TASK REQUIREMENTS — Each record that follows is to be duplicated exactly, though its pictures are not.

DATA FOR THE TASK —

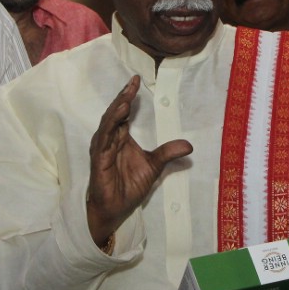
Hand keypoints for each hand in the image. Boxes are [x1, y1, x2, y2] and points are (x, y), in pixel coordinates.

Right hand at [86, 77, 192, 246]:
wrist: (116, 209)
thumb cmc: (129, 186)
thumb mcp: (154, 166)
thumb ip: (168, 153)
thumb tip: (190, 145)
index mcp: (120, 137)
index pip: (123, 112)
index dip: (129, 96)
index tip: (137, 80)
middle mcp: (110, 139)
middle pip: (115, 112)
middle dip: (123, 96)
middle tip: (133, 81)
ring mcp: (102, 148)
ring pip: (108, 123)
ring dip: (117, 109)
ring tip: (127, 97)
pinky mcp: (98, 159)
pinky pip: (103, 139)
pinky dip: (111, 126)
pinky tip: (119, 115)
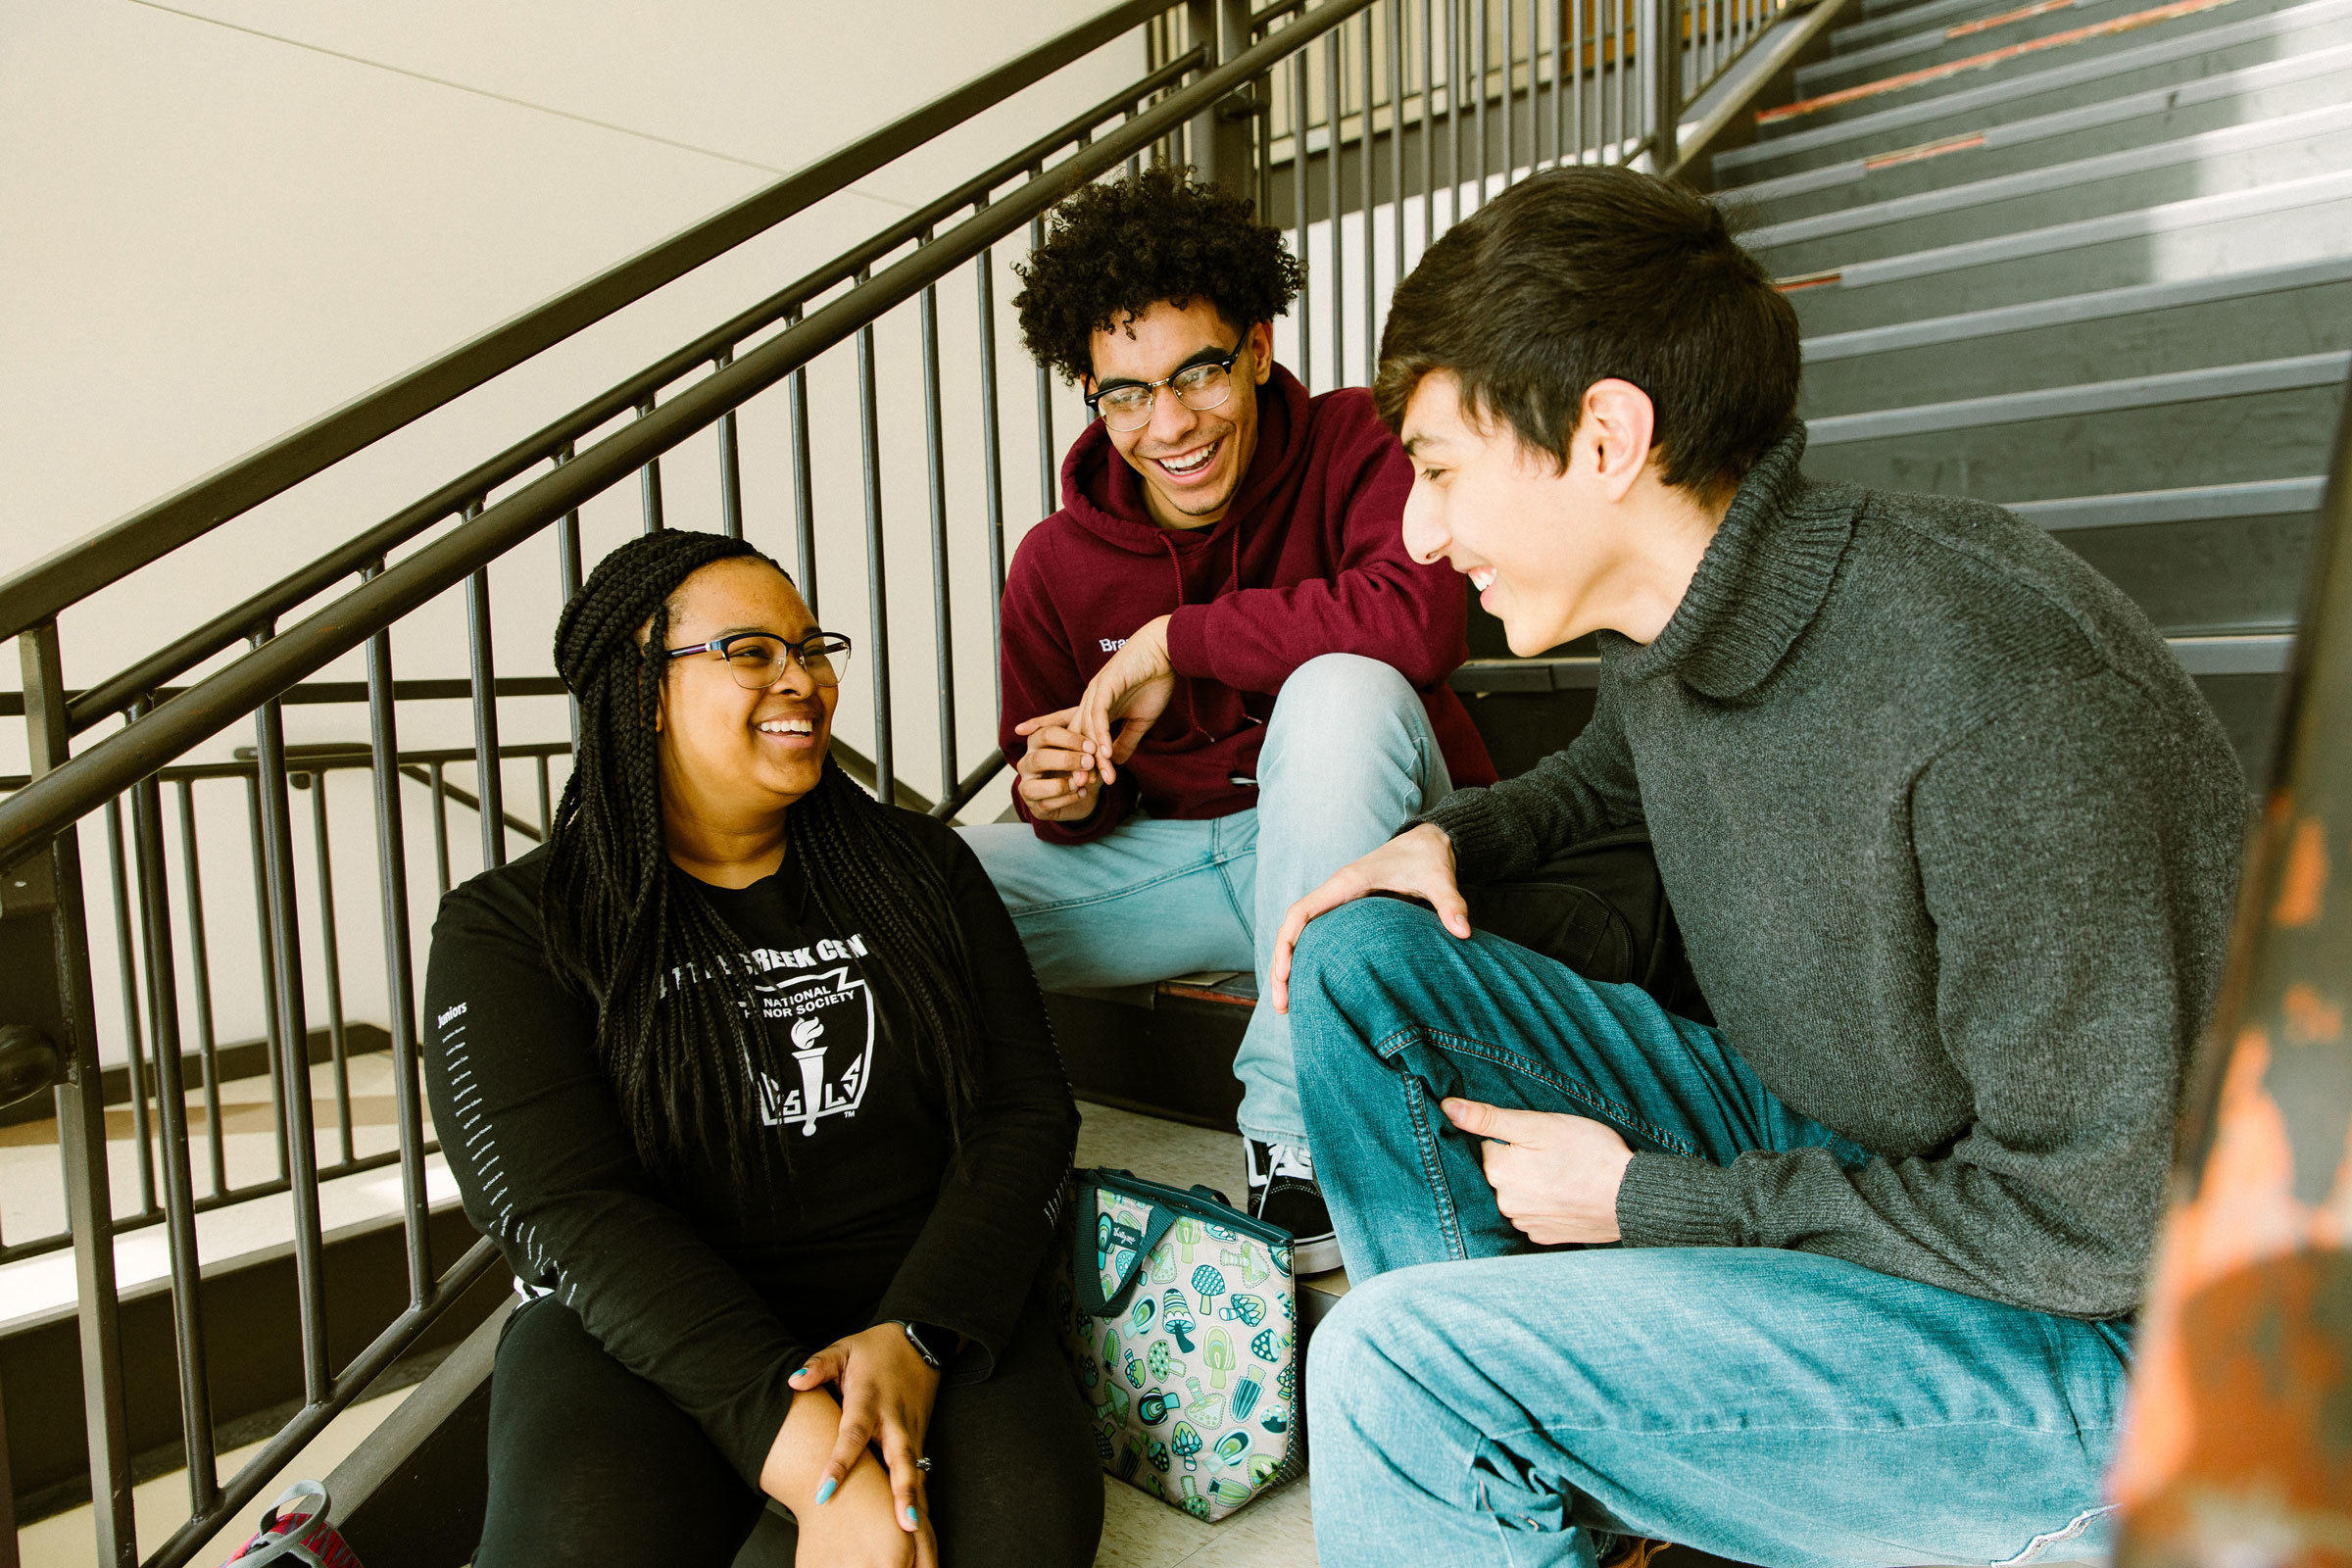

SOLUTION TO THIS TASK —
Hand keypoints for each hand in the image. Boxes are [x1, y1, x2, y2] and points are (x, y), in pixel coordinates.

Right hand at [86, 77, 192, 246]:
wrist: (116, 209)
thumb cmc: (129, 186)
thumb mcp: (154, 166)
thumb ip: (168, 153)
thumb tip: (190, 145)
index mcp: (120, 137)
index pip: (123, 112)
index dip: (129, 96)
index tip: (137, 80)
middle mcp: (110, 139)
middle pip: (115, 112)
middle dip: (123, 96)
middle tip: (133, 81)
ring mcp: (102, 148)
ring pip: (108, 123)
ring dip: (117, 109)
ring tip: (127, 97)
pinky mcp: (98, 159)
pinky pip: (103, 139)
pinky dip: (111, 126)
pinky tip: (119, 115)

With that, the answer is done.